### Exercise directions
Pick out every line in the rows below that contains the word "between". Case counts, so a line only qualifies if its capitalization matches.

"""

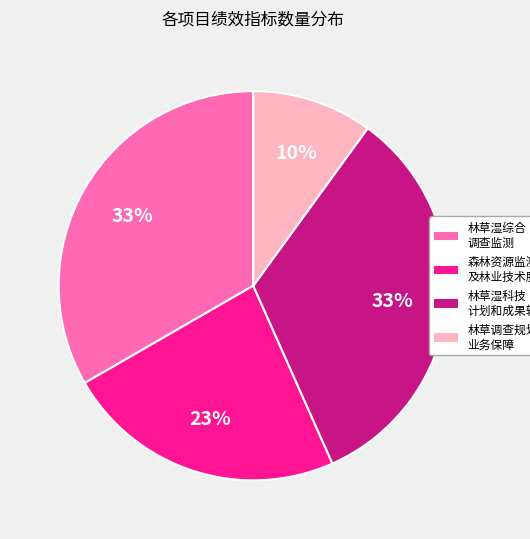

To the nearest percent, what percentage of the pie is 林草湿科技 计划和成果转化?

33%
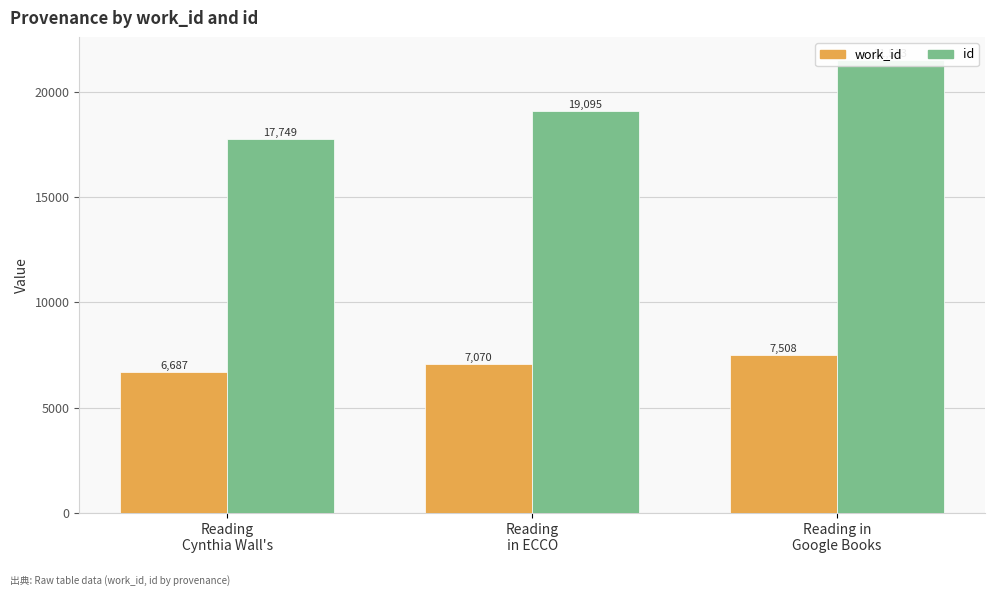

What position from the right is Reading in
Google Books?

1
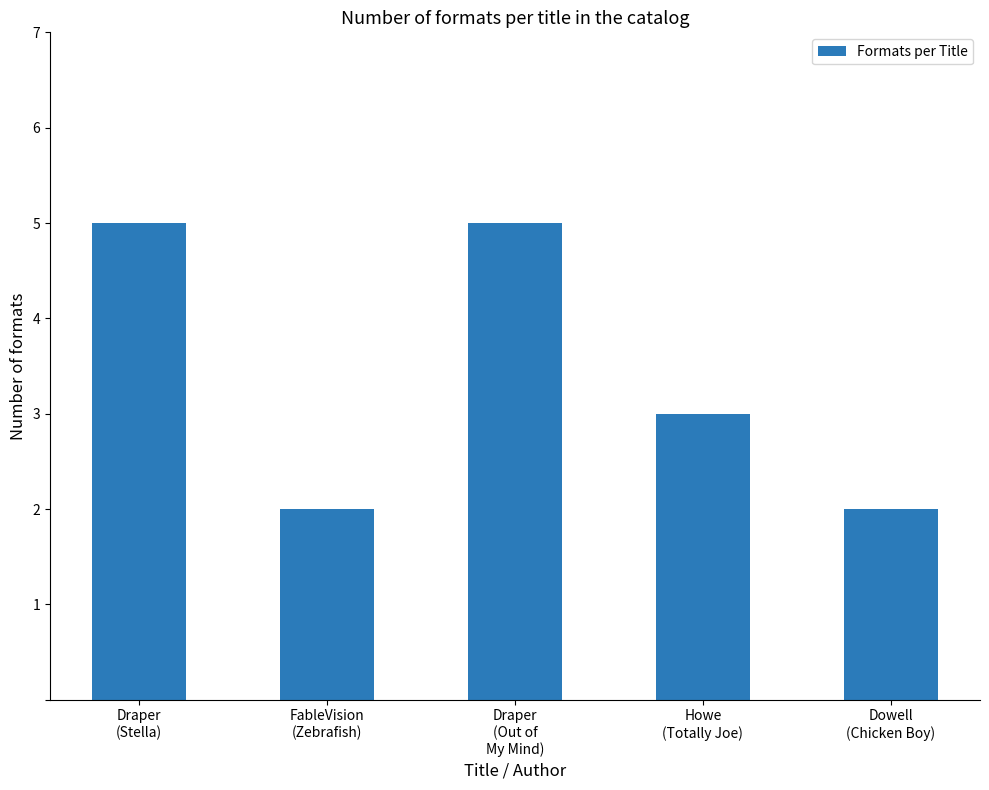

What is the average value?

3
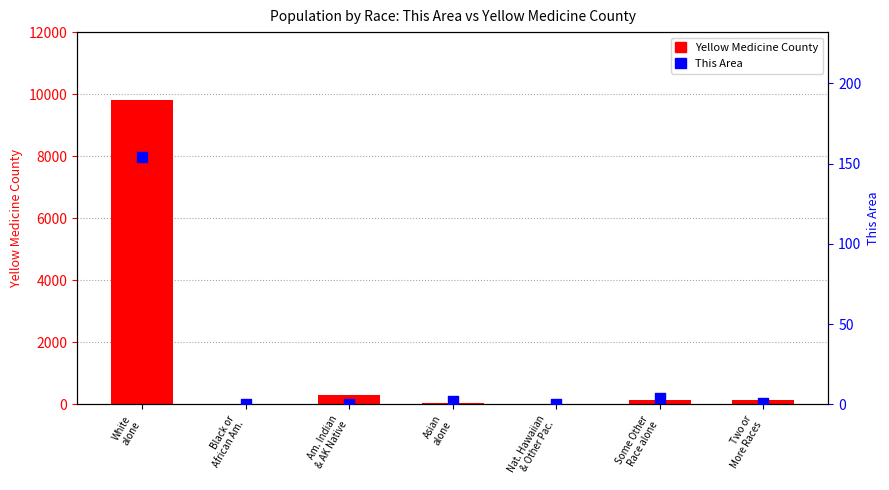

Which series contains the highest Y value?

Yellow Medicine County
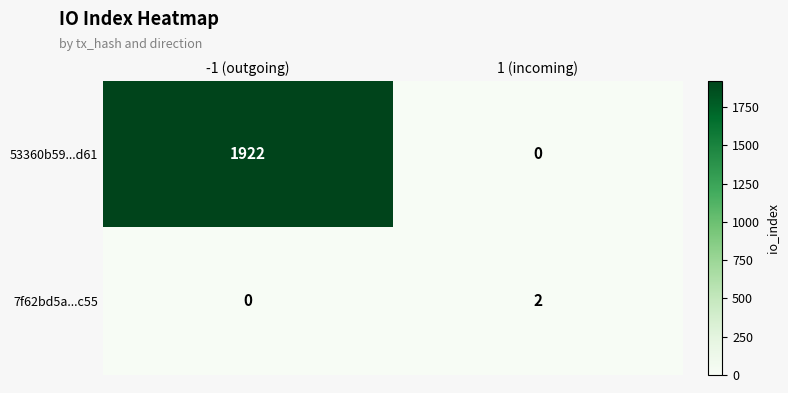

What is the difference between the maximum and minimum values in the 53360b59...d61 series?

1922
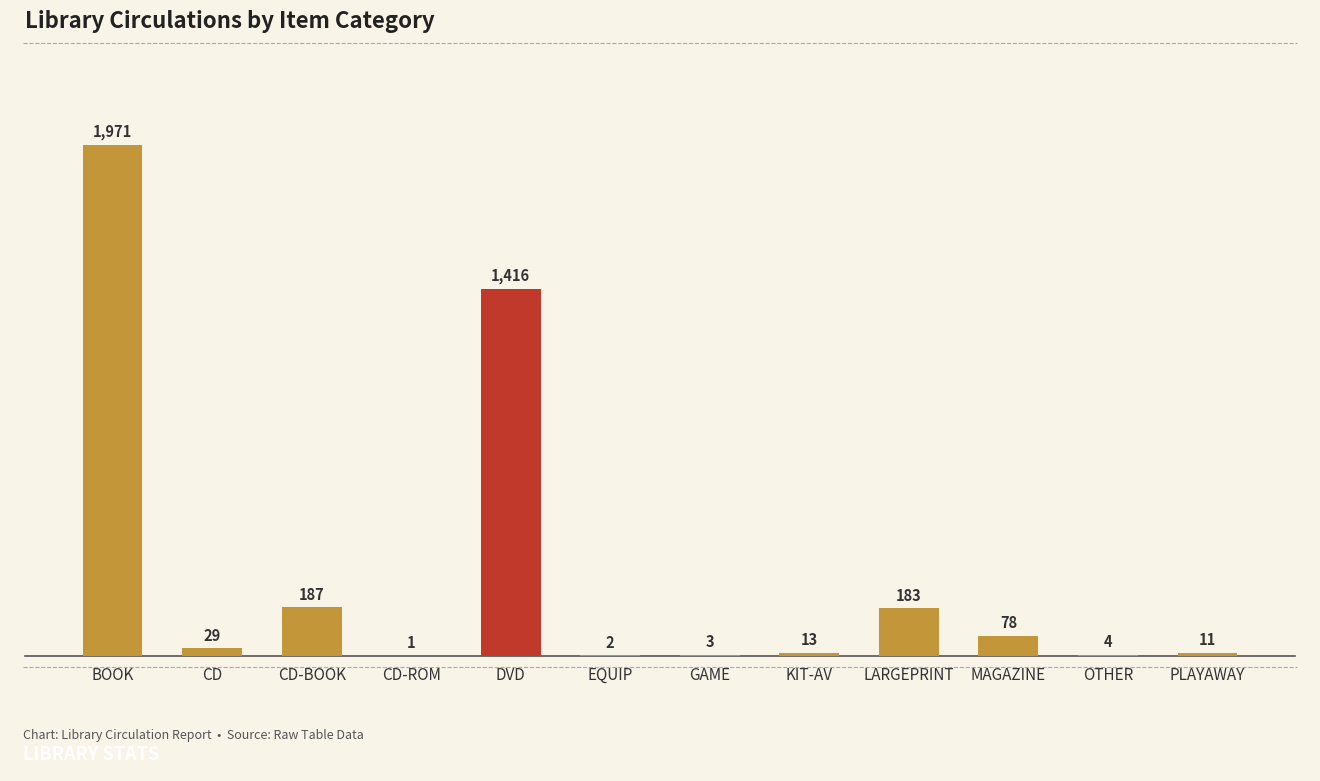

What is the difference between the values at PLAYAWAY and DVD?

1405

"""

### Answer below
What is the difference between the maximum and minimum values in the 53360b59...d61 series?
What is the difference between the values at PLAYAWAY and DVD?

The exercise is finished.